La bullshitisation de l’économie n’en est qu’à ses débuts

According to a survey, the amount of time American office workers say they devoted to their actual duties declined from 46 percent in 2015 to 39 percent in 2016, owing to a proportionate rise in time dealing with emails (up from 12 percent to 16 percent), “wasteful” meetings (8 percent to 10 percent), and administrative tasks (9 percent to 11 percent).
Figures that dramatic must be partly the result of random statistical noise after all, if such trends really continued, in less than a decade, no US office worker would be doing any real work at all-but if nothing else, the survey makes abundantly clear that (1) more than half of working hours in American offices are spent on bullshit, and (2) the problem is getting worse.

Simply consider the figures cited earlier.
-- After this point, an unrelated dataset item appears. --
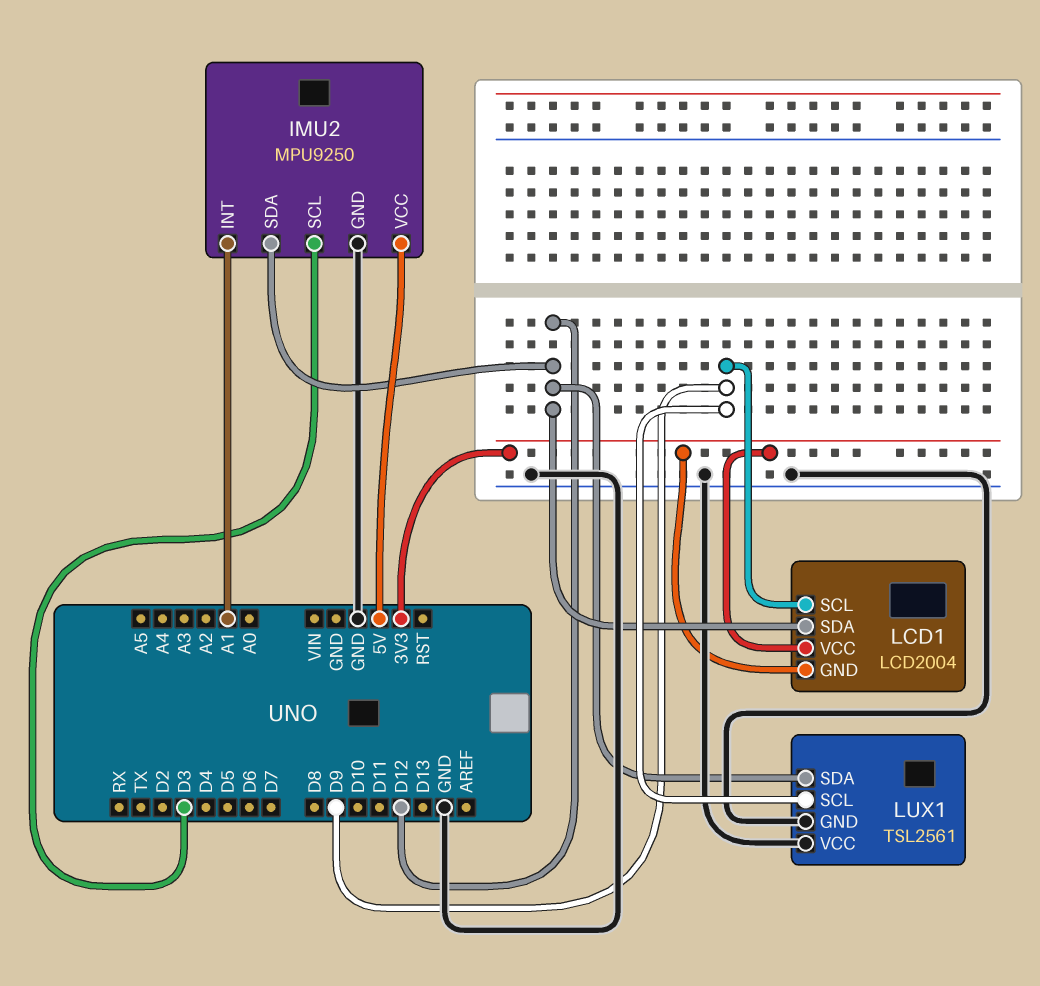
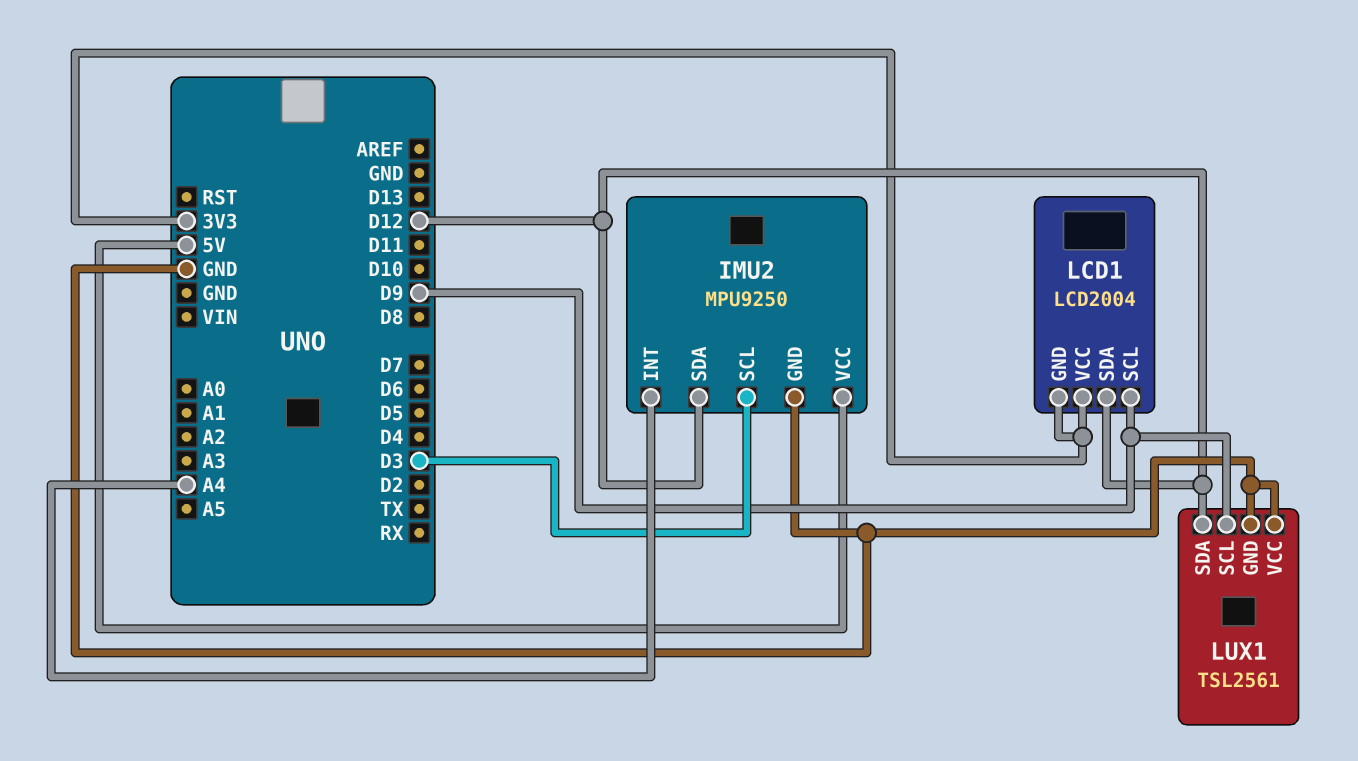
IMU2 pin INT: A1 -> A4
If 37 percent to 40 percent of jobs are completely pointless, and at least 50 percent of the work done in nonpointless office jobs is equally pointless, we can probably conclude that at least half of all work being done in our society could be eliminated without making any real difference at all.

Actually, the number is almost certainly higher, because this would not even be taking into consideration second-order bullshit jobs: real jobs done in support of those engaged in bullshit. (I’ll discuss these in chapter 2.) We could easily become societies of leisure and institute a twenty-hour workweek. Maybe even a fifteen-hour week. Instead, we find ourselves, as a society, condemned to spending most of our time at work, performing tasks that we feel make no difference in the world whatsoever.